Sabah / Melih Altınok
Herkes Ağrı Diyadin'de yaşananların çevresinden dolanıyor. Derelerden dolaşanlara bir örnek, mevzuu "seçim öncesi saldırı kimin işine yaradıysa suçlu odur" şeklindeki komik analizlerle izaha soyunan Hürriyet yazarları ve Cemaatçiler.
Bu beyler, hamle sahibinin öngörüsüzlüğünün sonucu olan hezimetini dahi saldırıya uğrayan mağdurun "şansından" tahsil etmek gibi akıl almaz bir mantığa sahip. Hatırlayacaksınız, Çağlayan Adliyesi'ndeki terör saldırısını DHKP-C üstlenmişken bile, "Ak Parti oyunu artırdı" tespitlerini delil göstererek hükümete mal etmişlerdi
Beyzadelerin mantığından yürürsek, 27 Mayıs'tan sonra hep muhafazakâr partiler kazandığına göre Menderes'i asan darbeyi Adalet Partisi tertiplemiş olmalı. Ya da Deniz Gezmiş ve arkadaşlarının idamı sol geleneğin büyümesine neden olduğu için, üç genci asanlar 12 Martçılar değil devrimcilerdi? Allah akıl fikir versin.
Ortada ölüler, yaralılar ve yara almış bir Çözüm Süreci varken, Ağrı konusunu minder dışında tartışmaya çalışan diğer bir aktör de Selahattin Demirtaş. Selahattin Bey olayın ilk anındaki bombayı kucağına alan talihsiz açıklamalarını dün medyaya verdiği fotoğraflarla taçlandırdı. Başbakan Ahmet Davutoğlu'nun kendisine yönelik eleştirilerini yanıtlamak için tuttu, yaralı askerlere yardım eden Diyadinlilerin fotoğraflarını paylaştı.
Anlıyoruz, sadede gelseniz bir yasal partinin lideri olarak el mecbur silahlı siyaseti mahkûm etmeniz gerekecek. Ama bu kadar da kaçak dövüşülmez ki. Öyle ya Sayın Demirtaş, kimse askerin üzerine mermi yağdıranların Diyadinliler, Kürtler olduğunu söylemiyor ki... Hepimiz çok iyi biliyoruz ki bölgedeki Kürt vatandaşların neredeyse tamamına yakını çatışma ortamından bezgin, barış istiyor. Misafirperverliği ve yardımseverliğiyle nam yapmış Anadolu halklarının, yaralıya yardım etmek gibi asgari insani değerlere sahip olduğunu kanıtlamak için fotoğrafa ne hacet? Bu tarz size de 90'lardaki TRT programı Anadolu'dan Görünüm'ün "Bakın sayın seyirciler, iyi Kürtler de var" mesajlarını anımsatmıyor mu?

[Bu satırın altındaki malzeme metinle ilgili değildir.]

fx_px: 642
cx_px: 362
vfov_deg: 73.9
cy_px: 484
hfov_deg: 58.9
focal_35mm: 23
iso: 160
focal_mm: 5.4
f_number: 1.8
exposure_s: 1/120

Konuya gelmemek için direnseniz de sorular şunlar:
1) Yasal bir partinin etkinliğinde, olay yerine gelecek güvenlik güçlerine 10 bin mermi sıkabilecek kadar yığınak yapmış silahlı militanlar ne arıyordu?

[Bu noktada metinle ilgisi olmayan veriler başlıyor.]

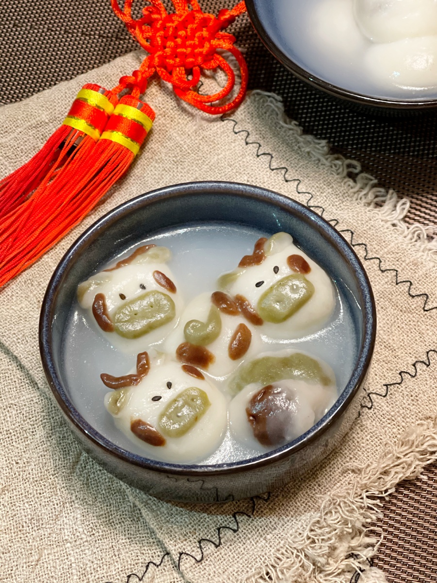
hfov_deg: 22.9
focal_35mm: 64
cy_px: 292
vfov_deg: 30.3
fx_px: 1077
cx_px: 218
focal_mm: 7.5
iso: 400
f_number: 2.2
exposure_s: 1/34
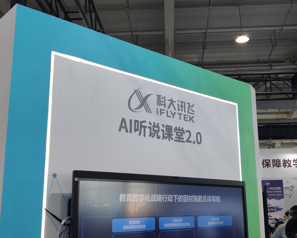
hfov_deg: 42.9
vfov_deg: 34.9
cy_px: 119
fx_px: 378
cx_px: 151
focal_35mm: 43
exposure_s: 1/100
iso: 120
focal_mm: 4.75
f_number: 1.75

2) Çözüm Süreci başlayalı 2 yılı aşkın bir süre oldu. Bu süre içinde güvenlik güçlerinin sınır dışına çekilen PKK militanlarına karşı operasyon düzenlemediğini hepimiz biliyoruz. O halde PKK'lılar Diyadin'de ne arıyor. Ayrıca, bu fiili konsensüse karşın yanlarında helikopter de olan askerlerle saatlerce çatışabilecek güce sahip bir PKK birliği niçin sivillerin düzenlediği söylenen bir etkinlikte konuşlanıyor? Bu yığınak, olaydan saatler önce yapılan sayısız ihbar üzerine gelmesi muhtemel güvenlik güçlerinin beklendiğinin bir işareti mi?
Bakın sizler Cemaat ve merkez medya yazarlarının desteğiyle bu konuyu sulandırdıkça, yalnızca PKK'nın değil, devletin sorumluluğunun da sağlıklı şekilde tartışılmasını engelliyorsunuz. Örneğin istihbarat birimleri, 15 saat çatışma potansiyeline sahip PKK'lıların bölgede epey öncesine dayandığı aşikâr mühimmat depolama hazırlığını önceden haber alamadı mı? Ortada bir zafiyet ya da paralel yapı mensuplarının sabotajını akla getirecek kasıt mı var? Ya da silahlı militanların etkinlik bölgesinde olduğu istihbaratını alıp değerlendiren birimler niçin askeri ve sivilleri tehlikeye atacak acemice bir operasyon planı yaptı? Daha profesyonel bir güvenlik ekibi devreye sokulamaz mıydı? Ağrımız dinene kadar sormayı sürdüreceğiz.